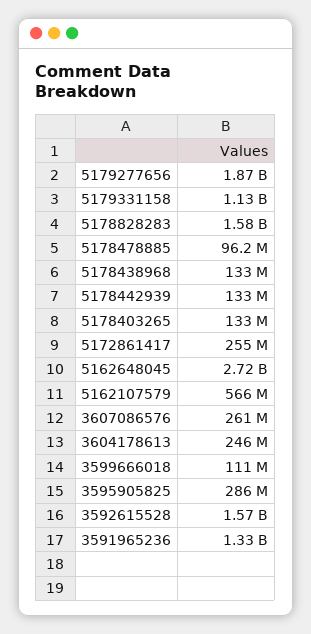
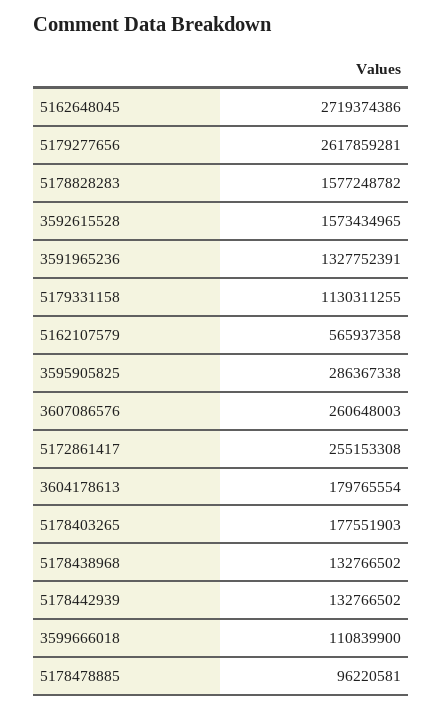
  {
-   "5179277656": 1870000000,
+   "5179277656": 2617859281,
    "5179331158": 1130311255,
    "5178828283": 1577248782,
    "5178478885": 96220581,
    "5178438968": 132766502,
    "5178442939": 132766502,
-   "5178403265": 133000000,
+   "5178403265": 177551903,
    "5172861417": 255153308,
    "5162648045": 2719374386,
    "5162107579": 565937358,
    "3607086576": 260648003,
-   "3604178613": 246000000,
+   "3604178613": 179765554,
    "3599666018": 110839900,
    "3595905825": 286367338,
    "3592615528": 1573434965,
    "3591965236": 1327752391
  }

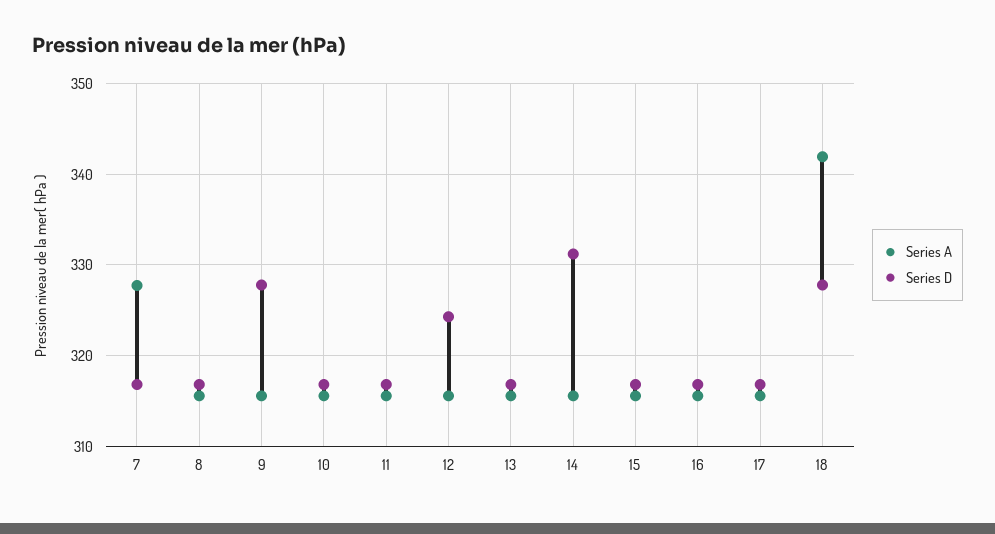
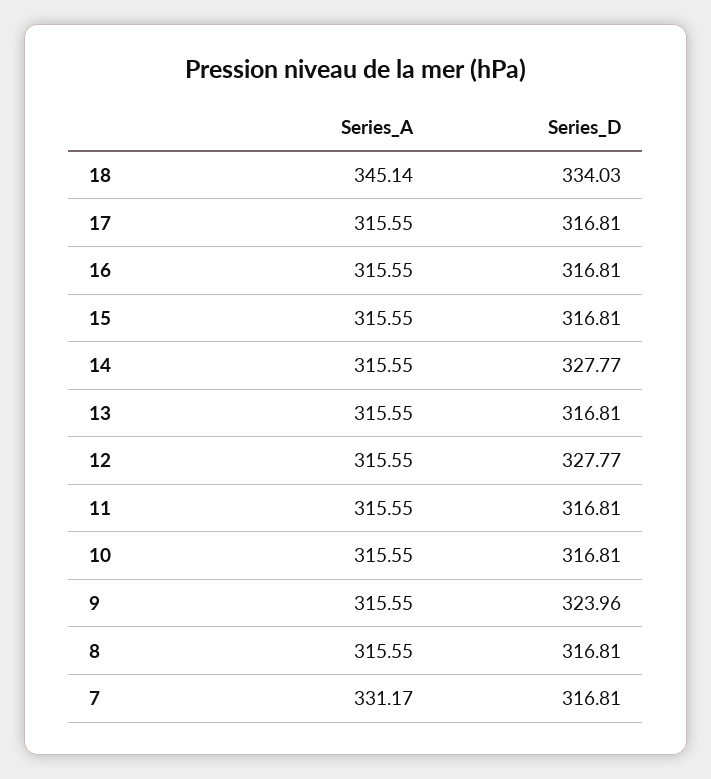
  {
    "Series A": {
-     "7": 328,
+     "7": 331.17,
      "8": 315.55,
      "9": 315.55,
      "10": 315.55,
      "11": 315.55,
      "12": 315.55,
      "13": 315.55,
      "14": 315.55,
      "15": 315.55,
      "16": 315.55,
      "17": 315.55,
-     "18": 342
+     "18": 345.14
    },
    "Series D": {
      "7": 316.81,
      "8": 316.81,
-     "9": 328,
+     "9": 323.96,
      "10": 316.81,
      "11": 316.81,
-     "12": 324,
+     "12": 327.77,
      "13": 316.81,
-     "14": 331,
+     "14": 327.77,
      "15": 316.81,
      "16": 316.81,
      "17": 316.81,
-     "18": 328
+     "18": 334.03
    }
  }

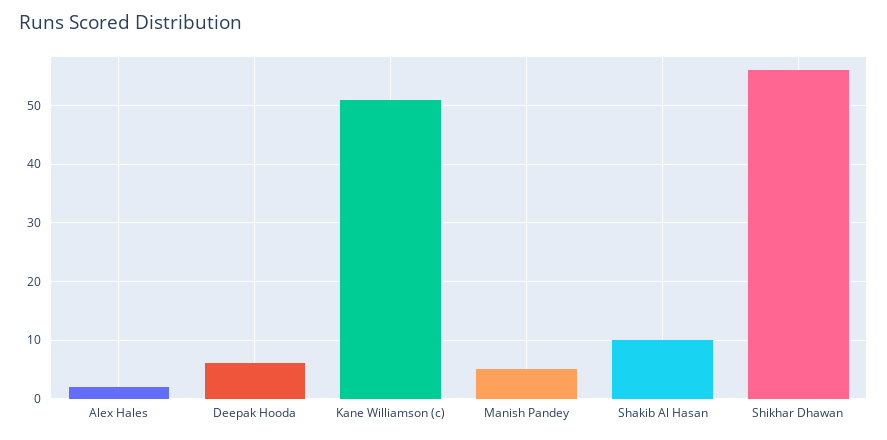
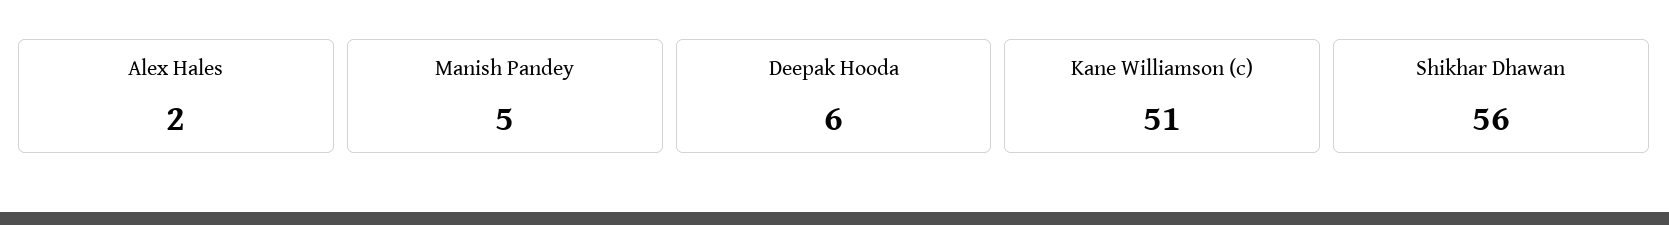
  {
    "Alex Hales": 2,
    "Deepak Hooda": 6,
    "Kane Williamson (c)": 51,
    "Manish Pandey": 5,
-   "Shakib Al Hasan": 10,
    "Shikhar Dhawan": 56
  }

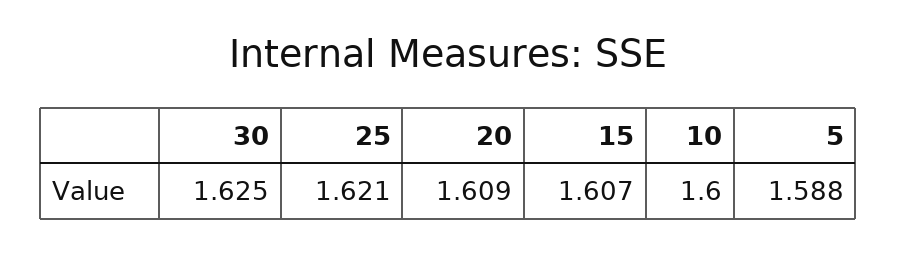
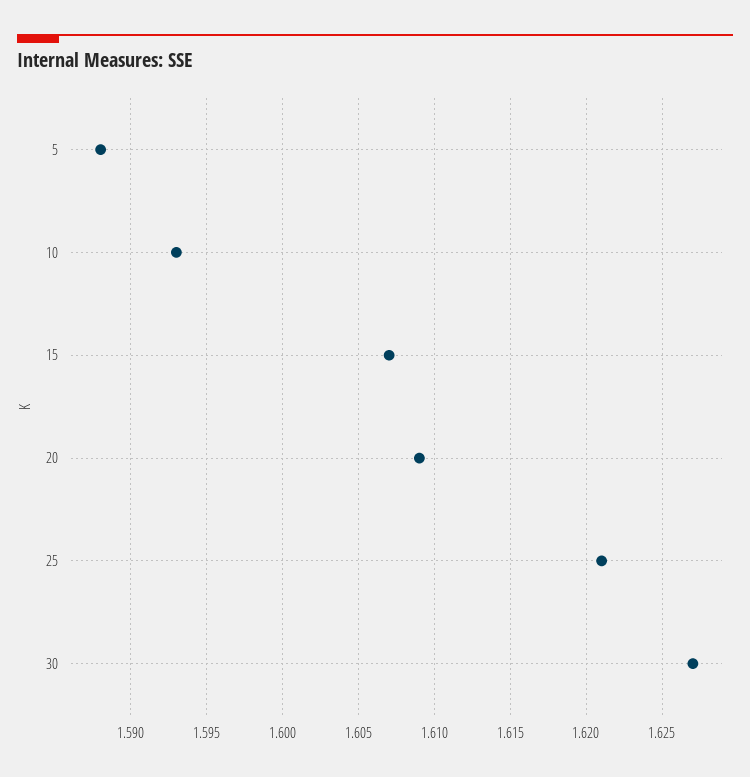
  {
-   "30": 1.625,
+   "30": 1.627,
    "25": 1.621,
    "20": 1.609,
    "15": 1.607,
-   "10": 1.6,
+   "10": 1.593,
    "5": 1.588
  }

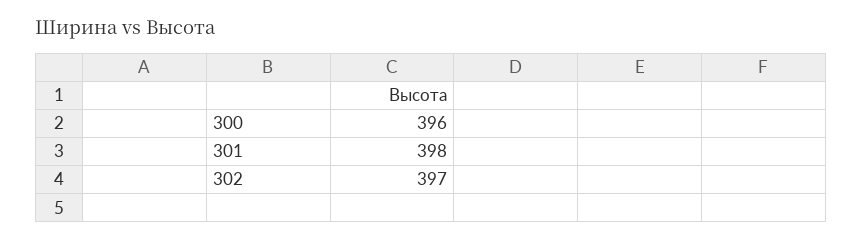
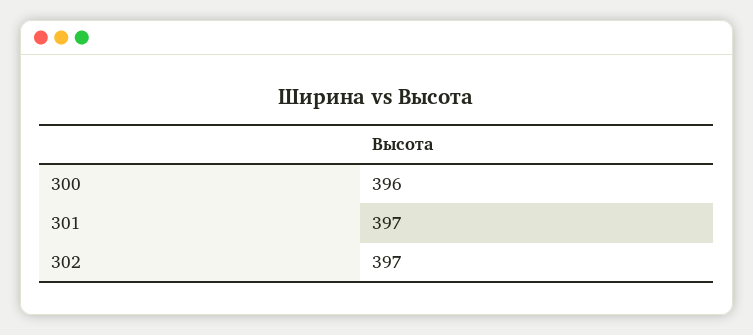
  {
    "300": 396,
-   "301": 398,
+   "301": 397,
    "302": 397
  }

## Assigned task
Exact copy, no pictures: reproduce the whole listing above.

## Task solution
  {
-   "5179277656": 1870000000,
+   "5179277656": 2617859281,
    "5179331158": 1130311255,
    "5178828283": 1577248782,
    "5178478885": 96220581,
    "5178438968": 132766502,
    "5178442939": 132766502,
-   "5178403265": 133000000,
+   "5178403265": 177551903,
    "5172861417": 255153308,
    "5162648045": 2719374386,
    "5162107579": 565937358,
    "3607086576": 260648003,
-   "3604178613": 246000000,
+   "3604178613": 179765554,
    "3599666018": 110839900,
    "3595905825": 286367338,
    "3592615528": 1573434965,
    "3591965236": 1327752391
  }

  {
    "Series A": {
-     "7": 328,
+     "7": 331.17,
      "8": 315.55,
      "9": 315.55,
      "10": 315.55,
      "11": 315.55,
      "12": 315.55,
      "13": 315.55,
      "14": 315.55,
      "15": 315.55,
      "16": 315.55,
      "17": 315.55,
-     "18": 342
+     "18": 345.14
    },
    "Series D": {
      "7": 316.81,
      "8": 316.81,
-     "9": 328,
+     "9": 323.96,
      "10": 316.81,
      "11": 316.81,
-     "12": 324,
+     "12": 327.77,
      "13": 316.81,
-     "14": 331,
+     "14": 327.77,
      "15": 316.81,
      "16": 316.81,
      "17": 316.81,
-     "18": 328
+     "18": 334.03
    }
  }

  {
    "Alex Hales": 2,
    "Deepak Hooda": 6,
    "Kane Williamson (c)": 51,
    "Manish Pandey": 5,
-   "Shakib Al Hasan": 10,
    "Shikhar Dhawan": 56
  }

  {
-   "30": 1.625,
+   "30": 1.627,
    "25": 1.621,
    "20": 1.609,
    "15": 1.607,
-   "10": 1.6,
+   "10": 1.593,
    "5": 1.588
  }

  {
    "300": 396,
-   "301": 398,
+   "301": 397,
    "302": 397
  }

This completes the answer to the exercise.